_EXERCISE DETAILS:_ Looking at the records below, count how many lines contain the string "mashokk". Give that number alone.

[Recorded data]
---

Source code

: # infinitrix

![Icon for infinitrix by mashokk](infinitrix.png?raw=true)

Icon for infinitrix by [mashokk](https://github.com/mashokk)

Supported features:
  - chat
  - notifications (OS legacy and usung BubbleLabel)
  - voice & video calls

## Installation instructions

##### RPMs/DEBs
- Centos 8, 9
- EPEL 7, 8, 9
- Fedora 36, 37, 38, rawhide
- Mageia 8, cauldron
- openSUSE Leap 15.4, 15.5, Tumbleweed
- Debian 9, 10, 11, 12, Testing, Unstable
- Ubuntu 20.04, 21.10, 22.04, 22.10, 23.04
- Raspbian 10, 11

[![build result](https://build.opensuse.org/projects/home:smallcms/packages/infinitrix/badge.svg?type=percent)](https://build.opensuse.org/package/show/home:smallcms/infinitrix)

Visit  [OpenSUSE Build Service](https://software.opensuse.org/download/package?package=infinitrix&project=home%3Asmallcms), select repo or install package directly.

---

_ANSWER BELOW:_ 2